Uma das coisas que o Aliança para o Progresso fez foi apoiar universidades para desenvolver pesquisa e formar profissionais.
Folha - O sr. está escrevendo um livro sobre o Brasil. Do que ele trata?
Gordon - Meu livro tem o título provisório de ``Brazil - The Second Chance".
Este título levanta duas questões: chance de fazer o quê e por que segunda chance. O livro mostra que o Brasil tem chance de se transformar no que eu chamo de um país genuíno de Primeiro Mundo. Minha abordagem política trata de como encontrar estabilidade em um país pluripartidário. Do ponto de vista social, lida com a questão de como a maior parte da população poderia ter acesso aos benefícios do desenvolvimento econômico global.

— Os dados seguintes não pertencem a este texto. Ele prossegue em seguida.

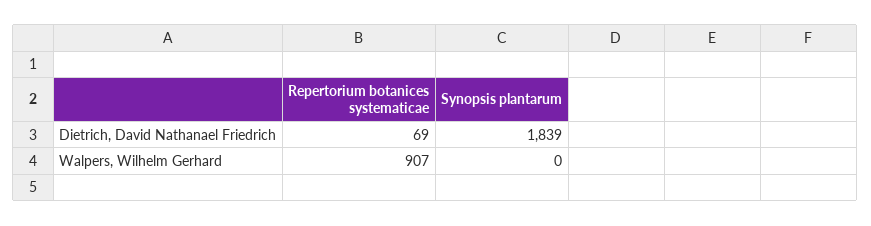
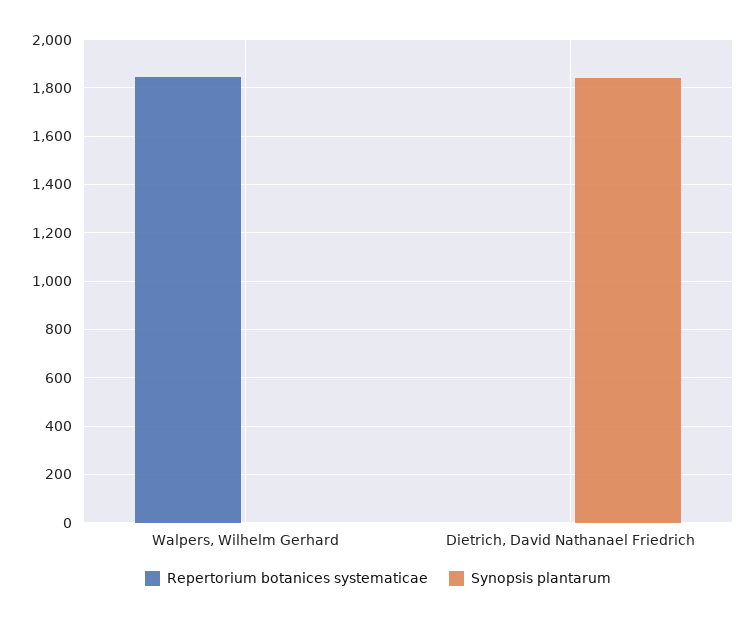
  {
    "Repertorium botanices systematicae": {
-     "Dietrich, David Nathanael Friedrich": 69,
+     "Dietrich, David Nathanael Friedrich": 0,
-     "Walpers, Wilhelm Gerhard": 907
+     "Walpers, Wilhelm Gerhard": 1850
    },
    "Synopsis plantarum": {
      "Dietrich, David Nathanael Friedrich": 1839,
      "Walpers, Wilhelm Gerhard": 0
    }
  }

Falo em segunda chance porque, a meu ver, em 1961, o Brasil passou aparentemente por um tempo de grande transformação em direção à consolidação da democracia.
Nesse ano, pela primeira vez, houve a transmissão pacífica do poder a Jânio Quadros, que era um símbolo da estabilidade democrática. Claro que foi apenas uma ilusão. A primeira chance, portanto, entrou em falência.
Em 1988, o Brasil teve a sua segunda chance apesar de a economia, nos anos 80, ter ido muito mal, com sucessivos planos de estabilização que não funcionaram.
Existem alguns provérbios que fazem parte do folclore do Brasil e que ilustram bem a situação. Tem um que diz ``O Brasil cresce à noite enquanto o governo dorme" (risos). Mas sinto que, hoje, o Brasil retoma o caminho para a modernização.
As eleições do ano passado foram um bom sinal. Estive com o presidente Fernando Henrique quando ele veio a Washington. Acredito nesta administração, mas ainda acho que o sistema pluripartidário propicia o fisiologismo.